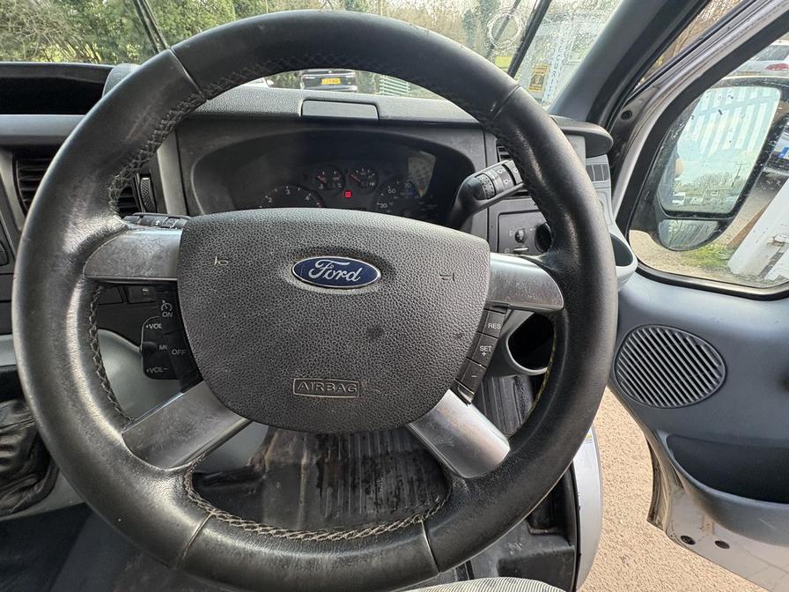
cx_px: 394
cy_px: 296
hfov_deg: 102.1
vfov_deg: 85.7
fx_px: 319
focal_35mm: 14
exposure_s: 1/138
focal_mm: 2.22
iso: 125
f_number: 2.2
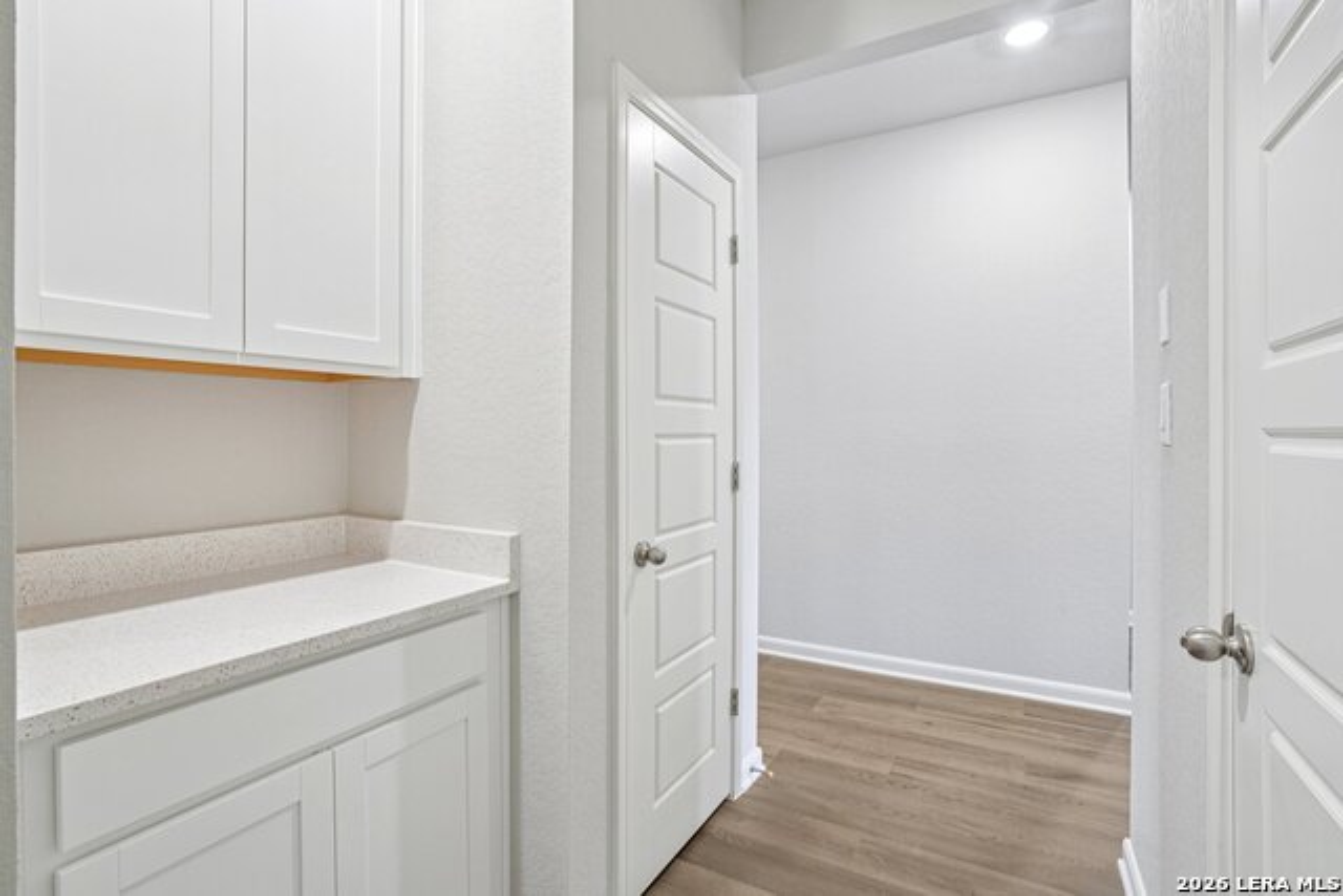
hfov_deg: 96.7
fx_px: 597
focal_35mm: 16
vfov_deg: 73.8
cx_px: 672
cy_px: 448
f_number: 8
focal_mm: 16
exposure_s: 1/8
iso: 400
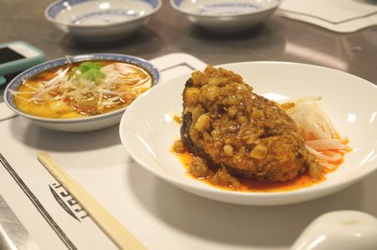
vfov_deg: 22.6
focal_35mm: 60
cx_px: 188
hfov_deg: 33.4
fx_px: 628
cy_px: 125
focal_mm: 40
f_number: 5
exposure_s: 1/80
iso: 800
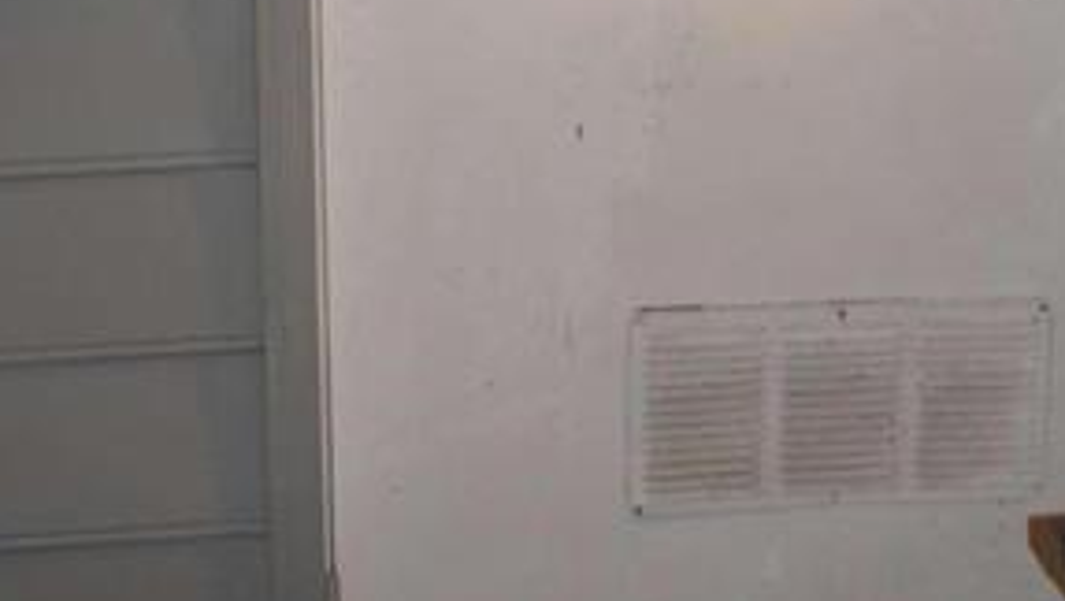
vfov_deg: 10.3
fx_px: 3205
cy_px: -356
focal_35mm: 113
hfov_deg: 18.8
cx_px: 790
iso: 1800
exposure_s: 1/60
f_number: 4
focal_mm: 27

━━━━━━

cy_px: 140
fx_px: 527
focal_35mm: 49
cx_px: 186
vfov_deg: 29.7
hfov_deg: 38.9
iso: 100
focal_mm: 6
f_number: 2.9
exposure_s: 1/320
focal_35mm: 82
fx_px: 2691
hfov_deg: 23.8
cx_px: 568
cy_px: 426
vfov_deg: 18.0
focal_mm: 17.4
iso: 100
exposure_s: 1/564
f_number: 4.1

━━━━━━

The lines above from the one containing "cy_px: -356" through the one containing "focal_mm: 27" are to be set down exactly, and no others.

• SOLUTION TO THIS TASK
cy_px: -356
focal_35mm: 113
hfov_deg: 18.8
cx_px: 790
iso: 1800
exposure_s: 1/60
f_number: 4
focal_mm: 27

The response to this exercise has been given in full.